[Dérive du pouvoir scolaire] Le préparateur – Alain, 25 août 1906

15/11/2024 | 0 commentaires

[LE PRÉPARATEUR]

Un nou­vel exa­men vient d’être ins­ti­tué, à la suite duquel on pour­ra rece­voir un cer­ti­fi­cat d’ap­ti­tude aux fonc­tions de magis­trat. Il en sera de cet exa­men comme de tous les autres, il don­ne­ra de bons résul­tats au com­men­ce­ment, et de mau­vais ensuite.

Lors­qu’un exa­men nou­veau est consti­tué, les can­di­dats se pré­parent un peu à l’a­ven­ture, et les juges inter­rogent de même. Tous deux tâtonnent et jettent la sonde. Le juge se défie de lui-même, passe d’une ques­tion à l’autre, et le can­di­dat finit par dire ce qu’il a à dire, ce qu’il vou­lait dire. C’est un peu comme si le juge disait avec bon­ho­mie : « Par­lez-moi de ce que vous savez le mieux. »

L’exa­men paraît alors facile ; mais c’est là une erreur ; car il faut que le can­di­dat montre quelque chose qui soit à lui ; et c’est le triomphe de celui qui sait bien une chose sur celui qui sait médio­cre­ment un grand nombre de choses. Le juge applique alors cette belle maxime, qui est, je crois, de Vauvenargues :

« Il faut juger un homme non par ce qu’il ignore, mais par ce qu’il sait et par la manière dont il le sait. »

On cite sou­vent à ce pro­pos l’exa­men d’un can­di­dat à l’É­cole poly­tech­nique, qui mon­tra, dans la suite, mieux que du talent. « Qu’est-ce qui vous a spé­cia­le­ment occu­pé ? – Le calen­drier. – Eh bien, par­lez-moi du calen­drier. » Voi­là une manière d’in­ter­ro­ger qui tue les médiocres.

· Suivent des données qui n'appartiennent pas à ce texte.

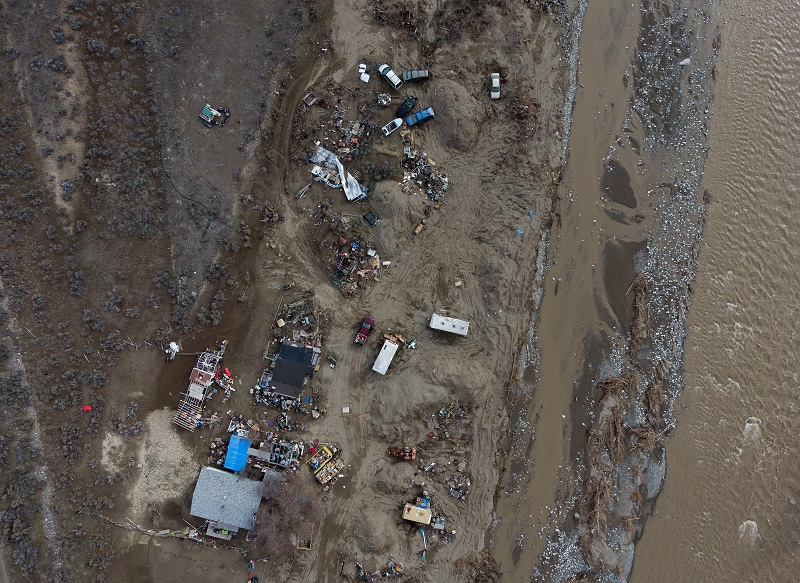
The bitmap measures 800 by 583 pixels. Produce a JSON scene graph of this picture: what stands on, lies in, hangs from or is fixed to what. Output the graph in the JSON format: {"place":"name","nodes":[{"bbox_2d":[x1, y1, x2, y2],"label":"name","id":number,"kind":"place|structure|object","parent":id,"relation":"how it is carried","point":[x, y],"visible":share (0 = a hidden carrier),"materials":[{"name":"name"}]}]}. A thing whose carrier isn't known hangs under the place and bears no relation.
{"place":"outdoors","nodes":[
{"label":"outdoors","id":0,"kind":"place"},
{"bbox_2d":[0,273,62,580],"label":"dirt track","id":1,"kind":"structure","parent":0,"point":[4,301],"materials":[{"name":"grey"}]},
{"bbox_2d":[0,0,323,582],"label":"scrubland","id":2,"kind":"structure","parent":0,"point":[46,239],"materials":[{"name":"brown"}]},
{"bbox_2d":[82,405,91,411],"label":"red object","id":3,"kind":"object","parent":2,"relation":"on","point":[85,409],"visible":0.91,"materials":[{"name":"red"}]},
{"bbox_2d":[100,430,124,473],"label":"sand patch","id":4,"kind":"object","parent":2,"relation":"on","point":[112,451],"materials":[{"name":"beige sand"}]},
{"bbox_2d":[159,156,210,230],"label":"hose","id":5,"kind":"object","parent":2,"relation":"on","point":[162,164],"visible":0.96,"materials":[{"name":"black plastic"}]},
{"bbox_2d":[200,103,229,127],"label":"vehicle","id":6,"kind":"object","parent":2,"relation":"on","point":[209,111],"visible":0.98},
{"bbox_2d":[190,465,264,537],"label":"house","id":7,"kind":"structure","parent":0,"point":[209,471],"materials":[{"name":"grey"}]},
{"bbox_2d":[269,341,319,398],"label":"house","id":8,"kind":"structure","parent":0,"point":[284,358],"materials":[{"name":"black"}]},
{"bbox_2d":[105,1,580,582],"label":"dirt ground","id":9,"kind":"structure","parent":0,"point":[328,371],"materials":[{"name":"brown soil"}]},
{"bbox_2d":[92,513,207,541],"label":"wooden fence","id":10,"kind":"object","parent":9,"relation":"on","point":[159,534],"visible":0.85,"materials":[{"name":"wood"}]},
{"bbox_2d":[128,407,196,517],"label":"sand patch","id":11,"kind":"object","parent":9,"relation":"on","point":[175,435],"visible":0.66,"materials":[{"name":"beige sand"}]},
{"bbox_2d":[166,342,179,358],"label":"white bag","id":12,"kind":"object","parent":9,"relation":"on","point":[173,343],"visible":0.97,"materials":[{"name":"white"}]},
{"bbox_2d":[172,346,224,430],"label":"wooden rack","id":13,"kind":"object","parent":9,"relation":"on","point":[196,379],"visible":0.92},
{"bbox_2d":[204,520,236,539],"label":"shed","id":14,"kind":"structure","parent":9,"relation":"on","point":[209,529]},
{"bbox_2d":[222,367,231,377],"label":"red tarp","id":15,"kind":"object","parent":9,"relation":"on","point":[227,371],"visible":0.91,"materials":[{"name":"red"}]},
{"bbox_2d":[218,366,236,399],"label":"debris pile","id":16,"kind":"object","parent":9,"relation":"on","point":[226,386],"visible":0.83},
{"bbox_2d":[224,435,249,471],"label":"blue tarp","id":17,"kind":"object","parent":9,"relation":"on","point":[244,441],"visible":0.95,"materials":[{"name":"blue plastic"}]},
{"bbox_2d":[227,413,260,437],"label":"debris pile","id":18,"kind":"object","parent":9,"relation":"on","point":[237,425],"visible":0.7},
{"bbox_2d":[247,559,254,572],"label":"person","id":19,"kind":"object","parent":9,"relation":"on","point":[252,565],"visible":0.97},
{"bbox_2d":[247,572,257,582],"label":"person","id":20,"kind":"object","parent":9,"relation":"on","point":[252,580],"visible":0.99},
{"bbox_2d":[252,436,304,469],"label":"debris pile","id":21,"kind":"object","parent":9,"relation":"on","point":[276,454],"visible":0.9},
{"bbox_2d":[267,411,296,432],"label":"debris pile","id":22,"kind":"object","parent":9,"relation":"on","point":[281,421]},
{"bbox_2d":[248,474,321,553],"label":"bare tree","id":23,"kind":"object","parent":9,"relation":"on","point":[283,523],"visible":0.97,"materials":[{"name":"brown plant"}]},
{"bbox_2d":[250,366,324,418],"label":"debris pile","id":24,"kind":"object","parent":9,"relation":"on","point":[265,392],"visible":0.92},
{"bbox_2d":[273,297,319,343],"label":"debris pile","id":25,"kind":"object","parent":9,"relation":"on","point":[281,324],"visible":0.85,"materials":[{"name":"brown"}]},
{"bbox_2d":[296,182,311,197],"label":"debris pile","id":26,"kind":"object","parent":9,"relation":"on","point":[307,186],"visible":0.96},
{"bbox_2d":[295,522,313,550],"label":"wooden frame","id":27,"kind":"object","parent":9,"relation":"on","point":[309,533],"visible":0.72,"materials":[{"name":"brown wood"}]},
{"bbox_2d":[303,92,316,106],"label":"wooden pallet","id":28,"kind":"object","parent":9,"relation":"on","point":[309,103],"visible":0.99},
{"bbox_2d":[308,445,342,486],"label":"debris pile","id":29,"kind":"object","parent":9,"relation":"on","point":[322,480],"visible":0.95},
{"bbox_2d":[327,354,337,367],"label":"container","id":30,"kind":"object","parent":9,"relation":"on","point":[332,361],"visible":0.99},
{"bbox_2d":[309,145,366,199],"label":"collapsed structure","id":31,"kind":"object","parent":9,"relation":"on","point":[320,157],"visible":0.86,"materials":[{"name":"white metal"}]},
{"bbox_2d":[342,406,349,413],"label":"white box","id":32,"kind":"object","parent":9,"relation":"on","point":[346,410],"visible":0.98,"materials":[{"name":"white"}]},
{"bbox_2d":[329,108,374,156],"label":"debris pile","id":33,"kind":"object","parent":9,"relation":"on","point":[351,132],"visible":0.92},
{"bbox_2d":[337,158,367,201],"label":"metal sheet","id":34,"kind":"object","parent":9,"relation":"on","point":[348,180],"visible":0.87,"materials":[{"name":"white metal"}]},
{"bbox_2d":[329,234,381,296],"label":"debris pile","id":35,"kind":"object","parent":9,"relation":"on","point":[345,258],"visible":0.95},
{"bbox_2d":[358,63,369,82],"label":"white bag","id":36,"kind":"object","parent":9,"relation":"on","point":[366,79],"visible":0.97,"materials":[{"name":"white plastic"}]},
{"bbox_2d":[355,316,373,345],"label":"red pickup truck","id":37,"kind":"object","parent":9,"relation":"on","point":[363,332],"visible":0.99,"materials":[{"name":"red metal"}]},
{"bbox_2d":[363,211,376,226],"label":"container","id":38,"kind":"object","parent":9,"relation":"on","point":[369,219],"visible":0.99,"materials":[{"name":"black"}]},
{"bbox_2d":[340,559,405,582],"label":"debris pile","id":39,"kind":"object","parent":9,"relation":"on","point":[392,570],"visible":0.97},
{"bbox_2d":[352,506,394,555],"label":"dirt mound","id":40,"kind":"object","parent":9,"relation":"on","point":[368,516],"visible":0.96,"materials":[{"name":"brown soil"}]},
{"bbox_2d":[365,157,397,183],"label":"shrub","id":41,"kind":"object","parent":9,"relation":"on","point":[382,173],"visible":0.96,"materials":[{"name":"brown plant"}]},
{"bbox_2d":[376,92,390,106],"label":"debris pile","id":42,"kind":"object","parent":9,"relation":"on","point":[384,103],"visible":0.97,"materials":[{"name":"white"}]},
{"bbox_2d":[372,339,397,374],"label":"white trailer","id":43,"kind":"object","parent":9,"relation":"on","point":[386,361],"visible":0.99,"materials":[{"name":"white metal"}]},
{"bbox_2d":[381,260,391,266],"label":"white object","id":44,"kind":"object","parent":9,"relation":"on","point":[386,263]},
{"bbox_2d":[378,63,402,88],"label":"car","id":45,"kind":"object","parent":9,"relation":"on","point":[394,80],"visible":0.99,"materials":[{"name":"white metal"}]},
{"bbox_2d":[382,117,402,135],"label":"boat","id":46,"kind":"object","parent":9,"relation":"on","point":[399,124],"visible":0.99,"materials":[{"name":"white plastic"}]},
{"bbox_2d":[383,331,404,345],"label":"wood pile","id":47,"kind":"object","parent":9,"relation":"on","point":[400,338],"visible":0.81,"materials":[{"name":"wood"}]},
{"bbox_2d":[370,179,421,249],"label":"dirt mound","id":48,"kind":"object","parent":9,"relation":"on","point":[386,203],"visible":0.96,"materials":[{"name":"brown soil"}]},
{"bbox_2d":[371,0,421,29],"label":"debris pile","id":49,"kind":"object","parent":9,"relation":"on","point":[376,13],"visible":0.91,"materials":[{"name":"brown"}]},
{"bbox_2d":[388,447,415,459],"label":"vehicle","id":50,"kind":"object","parent":9,"relation":"on","point":[397,453],"visible":0.98,"materials":[{"name":"red metal"}]},
{"bbox_2d":[396,95,417,116],"label":"dark car","id":51,"kind":"object","parent":9,"relation":"on","point":[404,108],"visible":0.97,"materials":[{"name":"black metal"}]},
{"bbox_2d":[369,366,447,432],"label":"dirt mound","id":52,"kind":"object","parent":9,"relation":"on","point":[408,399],"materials":[{"name":"brown soil"}]},
{"bbox_2d":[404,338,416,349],"label":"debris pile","id":53,"kind":"object","parent":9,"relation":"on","point":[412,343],"visible":0.98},
{"bbox_2d":[401,69,429,82],"label":"car","id":54,"kind":"object","parent":9,"relation":"on","point":[415,75],"visible":0.98,"materials":[{"name":"metal"}]},
{"bbox_2d":[402,502,430,524],"label":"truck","id":55,"kind":"object","parent":9,"relation":"on","point":[410,516],"visible":0.98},
{"bbox_2d":[413,221,424,234],"label":"wooden crate","id":56,"kind":"object","parent":9,"relation":"on","point":[418,227],"visible":0.99,"materials":[{"name":"brown wood"}]},
{"bbox_2d":[406,107,434,126],"label":"blue car","id":57,"kind":"object","parent":9,"relation":"on","point":[426,115],"visible":0.99,"materials":[{"name":"blue metal"}]},
{"bbox_2d":[400,135,448,205],"label":"debris pile","id":58,"kind":"object","parent":9,"relation":"on","point":[425,169],"visible":0.93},
{"bbox_2d":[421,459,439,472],"label":"debris pile","id":59,"kind":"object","parent":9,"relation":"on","point":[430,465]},
{"bbox_2d":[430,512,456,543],"label":"debris pile","id":60,"kind":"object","parent":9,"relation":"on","point":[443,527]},
{"bbox_2d":[429,313,469,335],"label":"white trailer","id":61,"kind":"object","parent":9,"relation":"on","point":[441,319],"visible":0.99,"materials":[{"name":"white metal"}]},
{"bbox_2d":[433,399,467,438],"label":"debris pile","id":62,"kind":"object","parent":9,"relation":"on","point":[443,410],"visible":0.92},
{"bbox_2d":[428,78,480,149],"label":"dirt mound","id":63,"kind":"object","parent":9,"relation":"on","point":[441,110],"visible":0.95,"materials":[{"name":"brown soil"}]},
{"bbox_2d":[446,462,470,501],"label":"debris pile","id":64,"kind":"object","parent":9,"relation":"on","point":[451,489],"visible":0.92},
{"bbox_2d":[453,551,499,582],"label":"brush pile","id":65,"kind":"object","parent":9,"relation":"on","point":[480,574],"visible":0.85,"materials":[{"name":"brown wood"}]},
{"bbox_2d":[490,72,500,98],"label":"white car","id":66,"kind":"object","parent":9,"relation":"on","point":[495,79],"visible":0.98,"materials":[{"name":"white metal"}]},
{"bbox_2d":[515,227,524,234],"label":"blue object","id":67,"kind":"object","parent":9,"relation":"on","point":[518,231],"visible":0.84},
{"bbox_2d":[508,85,539,136],"label":"brush pile","id":68,"kind":"object","parent":9,"relation":"on","point":[526,105],"visible":0.73,"materials":[{"name":"brown wood"}]},
{"bbox_2d":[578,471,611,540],"label":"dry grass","id":69,"kind":"structure","parent":0,"point":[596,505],"visible":0.66,"materials":[{"name":"brown"}]},
{"bbox_2d":[488,1,721,582],"label":"gravel bank","id":70,"kind":"structure","parent":0,"point":[515,552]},
{"bbox_2d":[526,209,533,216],"label":"blue object","id":71,"kind":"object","parent":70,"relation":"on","point":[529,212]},
{"bbox_2d":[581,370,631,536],"label":"dry brush","id":72,"kind":"object","parent":70,"relation":"on","point":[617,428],"visible":0.71,"materials":[{"name":"brown"}]},
{"bbox_2d":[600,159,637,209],"label":"sandbar","id":73,"kind":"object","parent":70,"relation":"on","point":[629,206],"visible":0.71,"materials":[{"name":"grey sand"}]},
{"bbox_2d":[679,58,690,66],"label":"rock","id":74,"kind":"object","parent":70,"relation":"on","point":[683,62],"visible":0.79,"materials":[{"name":"white"}]},
{"bbox_2d":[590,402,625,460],"label":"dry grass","id":75,"kind":"structure","parent":0,"point":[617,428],"visible":0.66,"materials":[{"name":"brown"}]},
{"bbox_2d":[596,374,633,401],"label":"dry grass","id":76,"kind":"structure","parent":0,"point":[604,384],"visible":0.68,"materials":[{"name":"brown"}]},
{"bbox_2d":[628,272,650,351],"label":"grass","id":77,"kind":"structure","parent":0,"point":[644,284],"visible":0.67,"materials":[{"name":"brown"}]},
{"bbox_2d":[626,422,658,454],"label":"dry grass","id":78,"kind":"structure","parent":0,"point":[652,440],"visible":0.64,"materials":[{"name":"brown"}]},
{"bbox_2d":[502,0,799,582],"label":"river","id":79,"kind":"structure","parent":0,"point":[758,521],"materials":[{"name":"liquid"}]},
{"bbox_2d":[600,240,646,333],"label":"sandbar","id":80,"kind":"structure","parent":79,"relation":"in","point":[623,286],"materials":[{"name":"sand"}]},
{"bbox_2d":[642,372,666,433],"label":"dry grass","id":81,"kind":"structure","parent":0,"point":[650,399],"visible":0.66,"materials":[{"name":"brown"}]}
]}

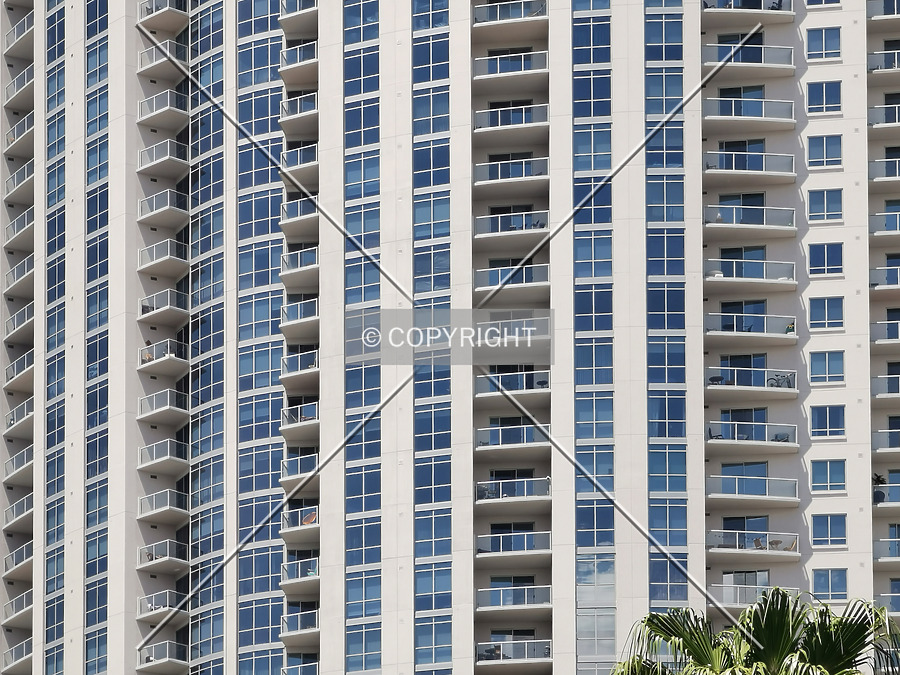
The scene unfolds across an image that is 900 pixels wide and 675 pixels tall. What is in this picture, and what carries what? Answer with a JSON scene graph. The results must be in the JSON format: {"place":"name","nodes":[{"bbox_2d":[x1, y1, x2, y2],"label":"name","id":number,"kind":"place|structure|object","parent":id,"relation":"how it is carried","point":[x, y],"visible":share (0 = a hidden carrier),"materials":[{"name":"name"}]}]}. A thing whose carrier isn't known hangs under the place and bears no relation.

Mais, dès qu’un exa­men com­mence à vieillir, alors une tra­di­tion se forme. L’exa­mi­na­teur cesse d’im­pro­vi­ser et de jeter la sonde ; une ornière se creuse dans le che­min, et la roue y retombe tou­jours, et, y retom­bant, la creuse encore ; le juge laisse voir des pré­fé­rences et des tics ; les ques­tions se fixent, et les réponses aussi. 

Alors gran­dit le pré­pa­ra­teur, homme habile, qui sait les exa­mens, fait la sta­tis­tique des ques­tions posées, et dresse, en quelque sorte, la carte de l’exa­mi­na­teur : ici une belle route ; là un tour­nant dan­ge­reux ; plus loin un pré­ci­pice. Il ne s’a­git que de rendre cette topo­gra­phie fami­lière au can­di­dat, en lui fai­sant, comme pour le cir­cuit de la Sarthe [24h du Mans], essayer bien des fois la piste. Les jésuites excellent dans cet art de pré­pa­rer les jeunes gens aux exa­mens ; mais l’U­ni­ver­si­té s’y est mise, elle aus­si, et les suit de près. Et voi­là notre can­di­dat bien gavé, bien bour­ré de réponses toutes faites, soli­de­ment atta­chées par l’ha­bi­tude à toutes les ques­tions pro­bables. L’exa­mi­na­teur déguste la for­mule en connais­seur ; il ne pense plus à grat­ter cette mince sur­face ; il n’en a même plus l’oc­ca­sion ; d’au­tant que le nombre de can­di­dats aug­mente, et qu’il faut aller vite.

Ain­si peu à peu la Mémoire détrône l’In­tel­li­gence, et le dres­sage rem­place l’ins­truc­tion. Ain­si les jeunes gens de vingt ans parlent comme s’ils avaient soixante ans, et pensent comme s’ils avaient quatre ans.

Alain (Émile Char­tier), 25 août 1906 (Pro­pos d’un Nor­mand 187).